In this study, 10 patients (17%) experienced grade 2 or higher irAEs, and OS in these patients was significantly higher than that in those without irAEs. Development of irAEs is reportedly associated with better survival outcomes in various types of cancer, including AGC [19, 24, 28,29,30]. By inhibiting PD-1 on T-cells, nivolumab reactivates suppressed T-cells and has antitumor effects. Given that irAEs are manifestations of the immune response through T-cell activation, they are likely to be related to the antitumor effect of nivolumab. Furthermore, T-cells enhance the effect of treatment with the PD-1 antibody, which may in turn induce autoantibodies via B-cells, thereby promoting the development of irAEs [21, 29]. Therefore, manifestation of irAEs might be a useful predictor of the response to nivolumab in patients with AGC.
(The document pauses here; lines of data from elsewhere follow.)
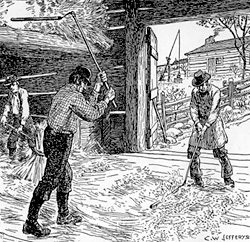
Image resolution: width=250 pixels, height=242 pixels. I want to click on floor, so click(x=169, y=158).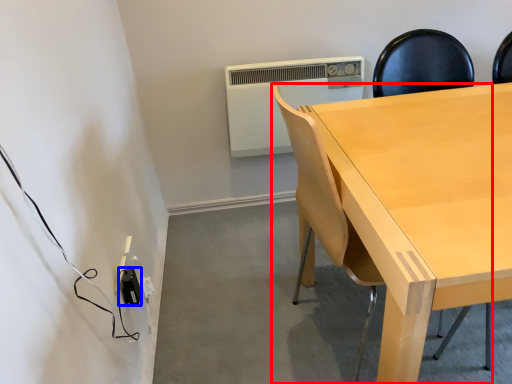
Question: Which of the following is the farthest to the observer, chair (highlighted by a red box) or electric outlet (highlighted by a blue box)?

Choices:
 (A) chair
 (B) electric outlet

Answer: (B)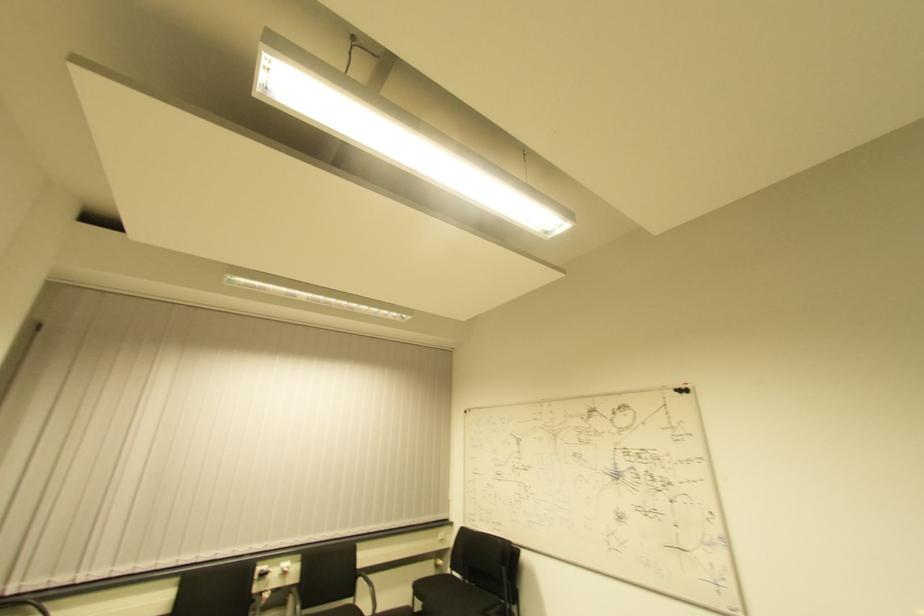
Previous treatment with trastuzumab was associated with poor OS in patients with AGC who were treated with nivolumab, which is in contrast with the findings of the ATTRACTION-2 study [31]. Although the relationship between prior trastuzumab use and the therapeutic effect of nivolumab has not been clarified, the following mechanism has been implicated. Trastuzumab has been reported to induce rapid increases in localization of phosphatase and tensin homolog (PTEN) to the membrane and phosphatase activity by reducing PTEN tyrosine phosphorylation via Src inhibition [32]. That is, trastuzumab has an antitumor effect via activation of PTEN, and loss of PTEN is predicted to be involved in resistance to trastuzumab. Furthermore, previous studies have shown that loss of PTEN contributes to resistance to T-cell-mediated immunotherapy [33, 34]. From the perspective of loss of PTEN, nivolumab may be less effective in patients with AGC who are resistant to trastuzumab, and further molecular biological studies may be needed.

Until now, nivolumab has been limited to third line treatment in the indications of gastric cancer and esophagogastric junction cancer after failure of two or more alternative treatment regimens, but it is expected to be effective in the first line, second line, and adjuvant therapy in the future [35,36,37,38]. In the results of the randomized open-label Phase III CheckMate 649 study, the efficacy of nivolumab as first-line treatment in combination with chemotherapy have been reported [35]. In the CheckMate 577 study, it has been reported that disease-free survival was significantly longer in patients with resected esophageal or gastroesophageal junction cancer who received nivolumab as adjuvant therapy after neoadjuvant chemoradiotherapy than in those who received placebo as adjuvant therapy [38].

This study has some limitations. First, it had a single-arm, retrospective, non-randomized observational design and included a relatively small number of patients. Therefore, although the study was conducted at multiple centers, the possibility of selection bias cannot be excluded. Second, a multivariate analysis could not be conducted because of the relatively small cohort size. Third, poor prognostic factors were identified based on clinical data with no molecular biological analysis, especially regarding the correlation between prior trastuzumab use and nivolumab refractory. Further studies are required in the future.

Conclusions

In conclusion, this multicenter retrospective study identified that an ECOG PS of 0, no prior treatment with trastuzumab, presence of irAEs, response to nivolumab, and ability to administer chemotherapy subsequent to nivolumab were potential prognostic markers of prolonged OS after initiation of nivolumab in patients with AGC. Our study findings suggest that nivolumab should not recommended in patients with AGC who have poor PS and those who have previously been treated with trastuzumab. Further molecular biological studies are needed, in particular to identify the mechanism of intolerance to nivolumab in patients with AGC that is resistant to trastuzumab.